**ACTIVITY**
All records are to be reproduced verbatim, with images omitted.

----

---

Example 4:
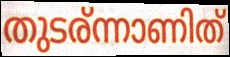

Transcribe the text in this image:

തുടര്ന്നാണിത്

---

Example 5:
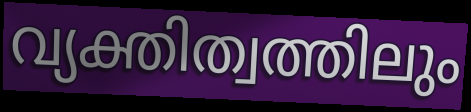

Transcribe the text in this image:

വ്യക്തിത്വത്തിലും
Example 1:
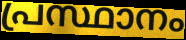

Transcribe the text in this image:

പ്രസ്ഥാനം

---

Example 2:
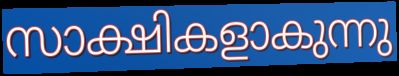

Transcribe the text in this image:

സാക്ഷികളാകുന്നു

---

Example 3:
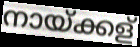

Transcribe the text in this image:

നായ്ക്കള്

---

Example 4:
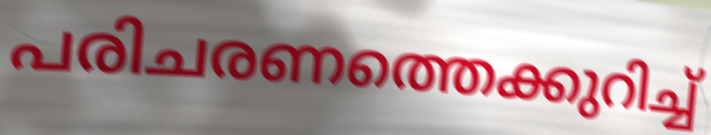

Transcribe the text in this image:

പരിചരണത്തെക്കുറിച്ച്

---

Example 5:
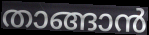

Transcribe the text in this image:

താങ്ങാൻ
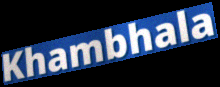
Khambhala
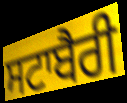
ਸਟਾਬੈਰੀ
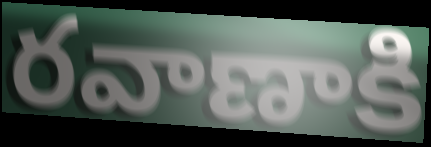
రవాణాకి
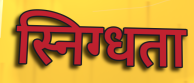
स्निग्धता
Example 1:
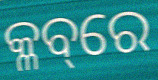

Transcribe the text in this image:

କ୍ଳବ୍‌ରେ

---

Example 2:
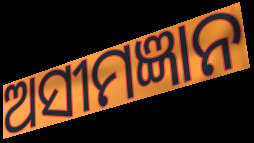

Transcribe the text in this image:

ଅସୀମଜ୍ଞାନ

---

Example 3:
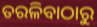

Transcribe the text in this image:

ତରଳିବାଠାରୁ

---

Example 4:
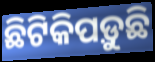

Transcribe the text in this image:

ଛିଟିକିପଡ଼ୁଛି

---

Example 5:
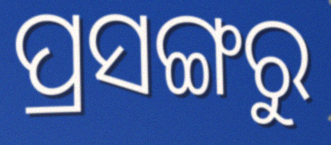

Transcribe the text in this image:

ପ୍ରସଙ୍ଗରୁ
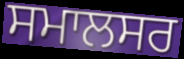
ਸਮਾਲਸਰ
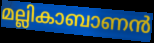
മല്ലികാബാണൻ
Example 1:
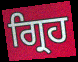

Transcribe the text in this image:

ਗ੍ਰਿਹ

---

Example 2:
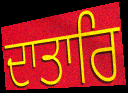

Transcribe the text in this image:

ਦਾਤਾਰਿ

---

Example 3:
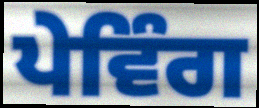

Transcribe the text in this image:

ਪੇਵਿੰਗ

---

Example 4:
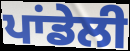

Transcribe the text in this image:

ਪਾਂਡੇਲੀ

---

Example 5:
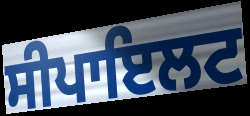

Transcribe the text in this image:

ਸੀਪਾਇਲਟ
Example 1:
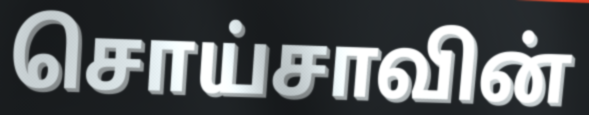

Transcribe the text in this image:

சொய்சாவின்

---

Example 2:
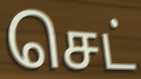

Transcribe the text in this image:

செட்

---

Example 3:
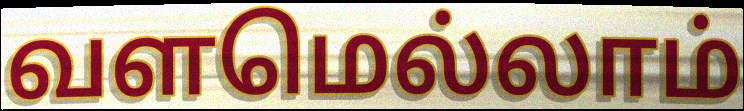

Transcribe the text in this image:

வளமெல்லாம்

----

**RESPONSE**
---

Example 4:

Transcribe the text in this image:

തുടര്ന്നാണിത്

---

Example 5:

Transcribe the text in this image:

വ്യക്തിത്വത്തിലും
Example 1:

Transcribe the text in this image:

പ്രസ്ഥാനം

---

Example 2:

Transcribe the text in this image:

സാക്ഷികളാകുന്നു

---

Example 3:

Transcribe the text in this image:

നായ്ക്കള്

---

Example 4:

Transcribe the text in this image:

പരിചരണത്തെക്കുറിച്ച്

---

Example 5:

Transcribe the text in this image:

താങ്ങാൻ
Khambhala
ਸਟਾਬੈਰੀ
రవాణాకి
स्निग्धता
Example 1:

Transcribe the text in this image:

କ୍ଳବ୍‌ରେ

---

Example 2:

Transcribe the text in this image:

ଅସୀମଜ୍ଞାନ

---

Example 3:

Transcribe the text in this image:

ତରଳିବାଠାରୁ

---

Example 4:

Transcribe the text in this image:

ଛିଟିକିପଡ଼ୁଛି

---

Example 5:

Transcribe the text in this image:

ପ୍ରସଙ୍ଗରୁ
ਸਮਾਲਸਰ
മല്ലികാബാണൻ
Example 1:

Transcribe the text in this image:

ਗ੍ਰਿਹ

---

Example 2:

Transcribe the text in this image:

ਦਾਤਾਰਿ

---

Example 3:

Transcribe the text in this image:

ਪੇਵਿੰਗ

---

Example 4:

Transcribe the text in this image:

ਪਾਂਡੇਲੀ

---

Example 5:

Transcribe the text in this image:

ਸੀਪਾਇਲਟ
Example 1:

Transcribe the text in this image:

சொய்சாவின்

---

Example 2:

Transcribe the text in this image:

செட்

---

Example 3:

Transcribe the text in this image:

வளமெல்லாம்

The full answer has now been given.